The computational linguistics group at Uppsala University performs research and development in different areas related to SWE-CLARIN. In 2016, we concentrate our contribution on one main project, but at the same time continue working on some smaller projects.
The long term goal of the main project is to provide web-based tools for an automatic quantitative analysis of texts for linguists and other researchers in the humanities and social sciences. We have developed SWEGRAM, a web service that provides automatic linguistic annotation at word and sentence level. It includes everything from tokenisation, sentence segmentation and normalisation of misspellings to annotation of words with their parts of speech and morphological information and syntactic structure via dependency relations. The linguistic annotation can then be used to automatically derive statistics on different linguistic characteristics of the texts, for example, the number of words and sentences in a text, the average number of characters in a word, the distribution of word classes or different measures of readability.
Fig. 1: SWEGRAM: A web-based tool for automatic linguistic annotation and analysis for Swedish texts.
We have developed and tested our web-based tool for annotation and quantitative analysis on student essays for the national exam in Swedish and Swedish as a second language for different grades (3rd, 6th, 9th grade). We have also created a linguistically annotated corpus of student essays with roughly 1,5 million words, which has been automatically annotated on the morpho-syntactic level (Megyesi et al., 2016).

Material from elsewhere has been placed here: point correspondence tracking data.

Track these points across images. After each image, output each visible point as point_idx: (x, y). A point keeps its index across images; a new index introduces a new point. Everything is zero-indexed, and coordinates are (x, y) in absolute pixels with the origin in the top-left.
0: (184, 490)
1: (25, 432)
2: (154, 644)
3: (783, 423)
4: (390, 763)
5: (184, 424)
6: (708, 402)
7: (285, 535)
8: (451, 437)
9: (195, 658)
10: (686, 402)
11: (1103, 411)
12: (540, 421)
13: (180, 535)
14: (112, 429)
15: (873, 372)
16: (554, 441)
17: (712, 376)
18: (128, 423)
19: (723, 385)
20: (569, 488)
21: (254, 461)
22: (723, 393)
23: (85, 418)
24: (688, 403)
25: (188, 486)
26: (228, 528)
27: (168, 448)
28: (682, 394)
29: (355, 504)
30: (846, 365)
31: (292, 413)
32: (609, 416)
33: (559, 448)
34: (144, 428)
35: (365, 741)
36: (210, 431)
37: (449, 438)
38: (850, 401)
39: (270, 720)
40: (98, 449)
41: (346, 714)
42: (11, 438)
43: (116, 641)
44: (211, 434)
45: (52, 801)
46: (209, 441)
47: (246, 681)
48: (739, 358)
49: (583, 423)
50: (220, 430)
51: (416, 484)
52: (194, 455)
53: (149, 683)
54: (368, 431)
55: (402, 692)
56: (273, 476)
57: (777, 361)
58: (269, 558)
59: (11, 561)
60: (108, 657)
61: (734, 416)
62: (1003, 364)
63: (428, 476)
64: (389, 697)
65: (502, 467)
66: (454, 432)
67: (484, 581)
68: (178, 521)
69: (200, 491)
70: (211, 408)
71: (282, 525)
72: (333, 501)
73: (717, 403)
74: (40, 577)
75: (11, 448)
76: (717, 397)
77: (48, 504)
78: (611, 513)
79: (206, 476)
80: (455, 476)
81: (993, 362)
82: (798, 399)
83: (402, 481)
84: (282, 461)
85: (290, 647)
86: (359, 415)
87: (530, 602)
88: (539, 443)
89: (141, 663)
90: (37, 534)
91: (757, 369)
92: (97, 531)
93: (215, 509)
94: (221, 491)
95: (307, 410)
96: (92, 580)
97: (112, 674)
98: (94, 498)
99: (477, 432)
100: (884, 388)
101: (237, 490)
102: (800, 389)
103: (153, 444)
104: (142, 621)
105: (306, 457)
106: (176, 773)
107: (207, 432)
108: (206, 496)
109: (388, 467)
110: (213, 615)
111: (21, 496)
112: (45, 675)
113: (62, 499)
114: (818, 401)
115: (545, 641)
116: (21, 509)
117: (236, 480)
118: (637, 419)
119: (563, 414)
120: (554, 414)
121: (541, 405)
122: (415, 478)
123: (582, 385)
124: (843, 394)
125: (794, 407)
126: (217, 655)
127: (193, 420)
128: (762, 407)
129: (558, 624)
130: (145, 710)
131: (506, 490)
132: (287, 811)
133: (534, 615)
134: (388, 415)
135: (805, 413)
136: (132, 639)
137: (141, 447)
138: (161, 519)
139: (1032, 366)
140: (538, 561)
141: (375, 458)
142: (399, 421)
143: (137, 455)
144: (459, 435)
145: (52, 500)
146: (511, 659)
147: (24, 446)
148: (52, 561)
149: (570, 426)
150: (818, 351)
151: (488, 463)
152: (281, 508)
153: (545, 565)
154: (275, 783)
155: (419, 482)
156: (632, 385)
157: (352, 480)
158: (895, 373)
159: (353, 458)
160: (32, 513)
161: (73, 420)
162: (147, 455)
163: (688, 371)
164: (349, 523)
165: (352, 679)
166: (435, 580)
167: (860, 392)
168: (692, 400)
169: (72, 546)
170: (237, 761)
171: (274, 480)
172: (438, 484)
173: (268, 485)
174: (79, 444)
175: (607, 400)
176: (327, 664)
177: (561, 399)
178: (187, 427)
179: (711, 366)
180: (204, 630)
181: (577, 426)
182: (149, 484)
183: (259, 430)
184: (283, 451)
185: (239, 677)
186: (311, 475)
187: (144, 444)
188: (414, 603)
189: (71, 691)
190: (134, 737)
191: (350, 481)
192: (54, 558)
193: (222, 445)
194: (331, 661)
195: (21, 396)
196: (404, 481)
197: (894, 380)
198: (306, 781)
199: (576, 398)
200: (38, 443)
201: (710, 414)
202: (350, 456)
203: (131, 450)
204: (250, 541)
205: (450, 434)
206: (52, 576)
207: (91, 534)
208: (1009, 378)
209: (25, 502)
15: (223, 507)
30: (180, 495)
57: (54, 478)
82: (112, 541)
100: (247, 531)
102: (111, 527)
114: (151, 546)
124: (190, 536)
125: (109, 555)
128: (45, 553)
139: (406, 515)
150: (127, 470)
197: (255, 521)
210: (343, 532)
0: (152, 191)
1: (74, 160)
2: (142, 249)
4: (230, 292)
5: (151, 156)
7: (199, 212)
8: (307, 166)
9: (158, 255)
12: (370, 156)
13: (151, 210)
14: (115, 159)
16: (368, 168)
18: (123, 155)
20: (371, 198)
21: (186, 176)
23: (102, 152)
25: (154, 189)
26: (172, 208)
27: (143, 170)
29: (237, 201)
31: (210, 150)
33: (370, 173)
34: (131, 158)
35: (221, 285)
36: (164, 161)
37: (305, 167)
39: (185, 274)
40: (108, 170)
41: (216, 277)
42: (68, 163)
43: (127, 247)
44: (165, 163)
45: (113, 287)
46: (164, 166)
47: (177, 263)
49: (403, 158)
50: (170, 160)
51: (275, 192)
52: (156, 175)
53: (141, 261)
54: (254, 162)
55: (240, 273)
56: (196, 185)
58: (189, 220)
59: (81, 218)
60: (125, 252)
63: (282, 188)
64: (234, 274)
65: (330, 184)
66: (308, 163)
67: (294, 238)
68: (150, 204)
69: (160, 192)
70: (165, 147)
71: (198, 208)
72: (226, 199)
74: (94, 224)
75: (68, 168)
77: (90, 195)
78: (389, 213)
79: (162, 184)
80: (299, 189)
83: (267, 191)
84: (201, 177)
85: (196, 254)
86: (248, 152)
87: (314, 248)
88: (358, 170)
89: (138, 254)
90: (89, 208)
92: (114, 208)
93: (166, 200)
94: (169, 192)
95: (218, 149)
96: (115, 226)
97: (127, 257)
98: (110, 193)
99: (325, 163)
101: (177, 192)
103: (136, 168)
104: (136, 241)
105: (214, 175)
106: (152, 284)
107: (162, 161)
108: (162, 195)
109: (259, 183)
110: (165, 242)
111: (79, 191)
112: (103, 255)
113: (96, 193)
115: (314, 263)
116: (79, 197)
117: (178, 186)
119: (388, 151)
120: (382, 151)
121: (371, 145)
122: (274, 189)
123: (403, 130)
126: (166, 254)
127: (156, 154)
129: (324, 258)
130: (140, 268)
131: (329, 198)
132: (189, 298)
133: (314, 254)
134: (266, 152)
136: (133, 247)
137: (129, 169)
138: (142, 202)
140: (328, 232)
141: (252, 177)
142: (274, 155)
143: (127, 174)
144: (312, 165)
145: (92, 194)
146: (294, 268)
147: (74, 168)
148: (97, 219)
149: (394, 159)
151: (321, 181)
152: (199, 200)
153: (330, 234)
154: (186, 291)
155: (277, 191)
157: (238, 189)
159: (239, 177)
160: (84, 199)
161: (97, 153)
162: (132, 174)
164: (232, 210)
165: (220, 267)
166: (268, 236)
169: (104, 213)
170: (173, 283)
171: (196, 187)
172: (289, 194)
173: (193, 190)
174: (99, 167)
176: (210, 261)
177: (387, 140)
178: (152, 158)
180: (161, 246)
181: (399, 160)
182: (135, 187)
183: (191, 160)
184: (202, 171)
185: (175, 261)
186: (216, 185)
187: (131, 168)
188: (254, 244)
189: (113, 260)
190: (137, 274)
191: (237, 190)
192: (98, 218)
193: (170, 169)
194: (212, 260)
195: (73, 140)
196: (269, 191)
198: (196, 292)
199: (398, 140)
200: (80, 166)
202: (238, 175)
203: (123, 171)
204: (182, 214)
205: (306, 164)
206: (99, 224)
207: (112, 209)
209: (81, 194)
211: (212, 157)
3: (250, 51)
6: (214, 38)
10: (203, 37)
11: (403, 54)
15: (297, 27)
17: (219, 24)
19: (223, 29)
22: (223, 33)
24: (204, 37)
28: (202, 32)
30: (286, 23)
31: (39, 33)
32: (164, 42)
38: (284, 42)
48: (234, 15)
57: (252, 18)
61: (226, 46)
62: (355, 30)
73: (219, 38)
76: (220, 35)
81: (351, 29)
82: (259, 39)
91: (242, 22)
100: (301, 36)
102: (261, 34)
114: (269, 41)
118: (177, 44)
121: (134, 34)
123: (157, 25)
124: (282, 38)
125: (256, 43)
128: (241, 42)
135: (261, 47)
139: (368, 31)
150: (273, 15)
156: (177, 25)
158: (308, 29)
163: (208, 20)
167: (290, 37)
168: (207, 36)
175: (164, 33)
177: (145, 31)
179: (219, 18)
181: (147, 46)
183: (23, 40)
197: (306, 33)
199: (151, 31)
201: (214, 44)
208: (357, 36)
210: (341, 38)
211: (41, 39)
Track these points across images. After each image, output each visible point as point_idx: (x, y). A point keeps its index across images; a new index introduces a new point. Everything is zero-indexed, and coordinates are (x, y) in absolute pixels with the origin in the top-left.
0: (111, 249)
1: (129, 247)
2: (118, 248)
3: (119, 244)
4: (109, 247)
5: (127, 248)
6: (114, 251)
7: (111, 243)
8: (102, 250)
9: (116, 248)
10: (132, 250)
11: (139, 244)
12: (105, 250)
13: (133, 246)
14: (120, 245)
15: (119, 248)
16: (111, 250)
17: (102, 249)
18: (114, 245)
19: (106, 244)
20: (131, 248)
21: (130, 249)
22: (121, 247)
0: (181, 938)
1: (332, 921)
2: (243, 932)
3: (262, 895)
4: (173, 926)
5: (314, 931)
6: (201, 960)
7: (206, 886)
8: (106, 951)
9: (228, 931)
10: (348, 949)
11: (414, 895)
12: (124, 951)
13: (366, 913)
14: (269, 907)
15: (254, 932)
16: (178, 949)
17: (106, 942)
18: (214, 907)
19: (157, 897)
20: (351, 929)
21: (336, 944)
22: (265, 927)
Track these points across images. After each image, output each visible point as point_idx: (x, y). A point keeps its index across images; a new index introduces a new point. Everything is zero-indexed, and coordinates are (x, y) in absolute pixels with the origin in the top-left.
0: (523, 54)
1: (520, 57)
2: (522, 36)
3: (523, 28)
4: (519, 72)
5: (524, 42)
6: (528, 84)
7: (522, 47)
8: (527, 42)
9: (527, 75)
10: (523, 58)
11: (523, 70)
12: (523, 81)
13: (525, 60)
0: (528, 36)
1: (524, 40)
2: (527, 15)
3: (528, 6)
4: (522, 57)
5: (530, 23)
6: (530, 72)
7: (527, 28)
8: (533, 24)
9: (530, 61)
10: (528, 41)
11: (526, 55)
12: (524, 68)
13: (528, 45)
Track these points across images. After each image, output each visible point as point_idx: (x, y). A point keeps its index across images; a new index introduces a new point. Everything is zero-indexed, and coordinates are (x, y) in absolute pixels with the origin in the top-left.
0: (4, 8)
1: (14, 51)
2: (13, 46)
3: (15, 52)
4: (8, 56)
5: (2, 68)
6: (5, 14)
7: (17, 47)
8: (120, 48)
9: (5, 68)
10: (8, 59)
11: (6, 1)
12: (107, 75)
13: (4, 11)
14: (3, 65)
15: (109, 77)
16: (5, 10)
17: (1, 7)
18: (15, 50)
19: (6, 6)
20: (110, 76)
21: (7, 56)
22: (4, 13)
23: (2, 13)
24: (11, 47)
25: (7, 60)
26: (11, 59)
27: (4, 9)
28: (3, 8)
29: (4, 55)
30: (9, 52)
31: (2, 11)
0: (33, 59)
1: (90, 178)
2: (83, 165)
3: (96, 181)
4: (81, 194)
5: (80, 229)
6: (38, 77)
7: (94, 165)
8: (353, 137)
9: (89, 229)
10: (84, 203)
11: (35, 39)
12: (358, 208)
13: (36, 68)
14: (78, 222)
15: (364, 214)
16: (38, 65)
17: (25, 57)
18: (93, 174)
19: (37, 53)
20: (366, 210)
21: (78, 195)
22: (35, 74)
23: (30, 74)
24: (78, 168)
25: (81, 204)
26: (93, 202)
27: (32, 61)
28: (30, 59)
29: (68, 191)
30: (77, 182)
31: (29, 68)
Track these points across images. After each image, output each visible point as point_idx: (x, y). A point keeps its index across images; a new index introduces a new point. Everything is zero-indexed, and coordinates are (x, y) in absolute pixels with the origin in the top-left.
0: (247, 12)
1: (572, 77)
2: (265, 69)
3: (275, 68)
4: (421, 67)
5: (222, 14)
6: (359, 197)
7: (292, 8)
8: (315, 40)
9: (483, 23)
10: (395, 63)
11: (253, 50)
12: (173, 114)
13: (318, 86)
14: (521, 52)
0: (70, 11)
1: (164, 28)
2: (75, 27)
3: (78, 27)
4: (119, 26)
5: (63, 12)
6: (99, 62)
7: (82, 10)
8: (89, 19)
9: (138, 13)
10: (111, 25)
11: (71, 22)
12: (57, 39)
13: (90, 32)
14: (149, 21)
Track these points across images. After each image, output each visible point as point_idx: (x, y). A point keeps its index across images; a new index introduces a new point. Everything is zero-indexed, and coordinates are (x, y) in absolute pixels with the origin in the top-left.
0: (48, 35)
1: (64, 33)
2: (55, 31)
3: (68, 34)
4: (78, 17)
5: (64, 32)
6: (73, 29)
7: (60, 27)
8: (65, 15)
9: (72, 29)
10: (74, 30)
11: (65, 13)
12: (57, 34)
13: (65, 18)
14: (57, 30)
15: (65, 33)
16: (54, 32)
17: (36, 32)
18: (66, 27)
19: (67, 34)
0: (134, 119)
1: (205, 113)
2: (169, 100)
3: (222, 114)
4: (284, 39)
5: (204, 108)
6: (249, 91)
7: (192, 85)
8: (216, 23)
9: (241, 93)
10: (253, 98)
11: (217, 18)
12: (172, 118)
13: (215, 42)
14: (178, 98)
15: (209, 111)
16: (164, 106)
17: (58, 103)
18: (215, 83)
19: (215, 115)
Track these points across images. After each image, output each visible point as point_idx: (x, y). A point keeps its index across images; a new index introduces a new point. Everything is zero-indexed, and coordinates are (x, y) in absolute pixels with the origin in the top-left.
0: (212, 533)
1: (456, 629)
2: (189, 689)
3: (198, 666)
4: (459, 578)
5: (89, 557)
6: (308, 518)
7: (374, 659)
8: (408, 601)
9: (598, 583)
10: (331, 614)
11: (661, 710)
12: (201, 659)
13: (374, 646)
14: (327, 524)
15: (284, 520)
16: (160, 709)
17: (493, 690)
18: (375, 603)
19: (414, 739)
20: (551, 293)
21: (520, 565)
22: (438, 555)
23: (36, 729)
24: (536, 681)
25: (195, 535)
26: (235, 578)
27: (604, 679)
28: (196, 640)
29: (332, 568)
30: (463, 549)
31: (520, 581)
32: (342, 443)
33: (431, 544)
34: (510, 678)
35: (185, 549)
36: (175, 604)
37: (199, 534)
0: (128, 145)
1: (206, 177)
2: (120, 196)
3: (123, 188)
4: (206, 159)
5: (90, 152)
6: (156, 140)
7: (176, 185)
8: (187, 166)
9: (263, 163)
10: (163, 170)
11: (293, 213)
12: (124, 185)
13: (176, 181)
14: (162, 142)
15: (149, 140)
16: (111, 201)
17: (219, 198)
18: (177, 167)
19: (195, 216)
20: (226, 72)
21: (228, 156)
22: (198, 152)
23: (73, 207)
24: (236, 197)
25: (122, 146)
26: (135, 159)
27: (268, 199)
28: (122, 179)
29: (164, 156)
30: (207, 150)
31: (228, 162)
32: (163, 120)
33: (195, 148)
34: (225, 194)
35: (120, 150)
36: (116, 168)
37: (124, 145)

The project is performed in collaboration with Anne Palmér and other researchers of Swedish at the Department of Scandinavian Languages at Uppsala University. Currently, we focus on the identification of linguistic features that are characteristic for student essays in different grades.
Fig. 2: Examples of potential misspellings.
Moreover, we improve the normalisation tool to find potential misspellings and correct them so that it is applicable to different kinds of texts (for example, student essays or historical texts). We hope that our solutions are general and simple enough to be applied by others who are interested in different kinds of corpus linguistic research.
Side projects
The side projects are mainly pursued with own funding and in conjunction with existing projects within the group.
Information retrieval in historical texts: This project is carried out in collaboration with the Department of History at Uppsala University and aims to support information retrieval in historical documents on what men and women did for a living from 1500 to 1800. In 2016, we focus on evaluation of the automatic retrieval together with the historians.
Information extraction from historical hand writings: This project is a collaboration with the project group q2b (from quill to bytes) with researchers from image analysis and aims at extracting both content information and metadata (e.g. author identification) in historical hand writings.
Swedish word processing (SWORD): This project also involves other groups within SWE-CLARIN and aims to document and standardize linguistic anlaysis of Swedish texts on the word level, including tokenization, part-of-speech tagging, morphological analysis and lemmatisation. In 2016, we focus on tokenization, which has led to a contribution to SLTC in Umeå.
Contrastive investigation of noun phrases in translated texts: This project is involves collaboration with translation sciences (Institut für Angewandte Sprachwissenschaft sowie Übersetzen und Dolmetschen at the Universität des Saarlandes in Saarbrücken) and aims at performing a contrastive investigation of nominal phrases in English texts and their German translations supported by language technological analysis. The result of the analysis will for the basis for both translation theoretic conclusions and improvements of machine translation systems.
Beata Megyesi, Jesper Näsman, and Anne Palmér. The uppsala corpus of student writings: Corpus creation, annotation, and analysis. In Nicoletta Calzolari (Conference Chair), Khalid Choukri, Thierry Declerck, Sara Goggi, Marko Grobelnik, Bente Maegaard, Joseph Mariani, Helene Mazo, Asuncion Moreno, Jan Odijk, and Stelios Piperidis, editors, Proceedings of the Tenth International Conference on Language Resources and Evaluation (LREC 2016), Paris, France, may 2016. European Language Resources Association (ELRA).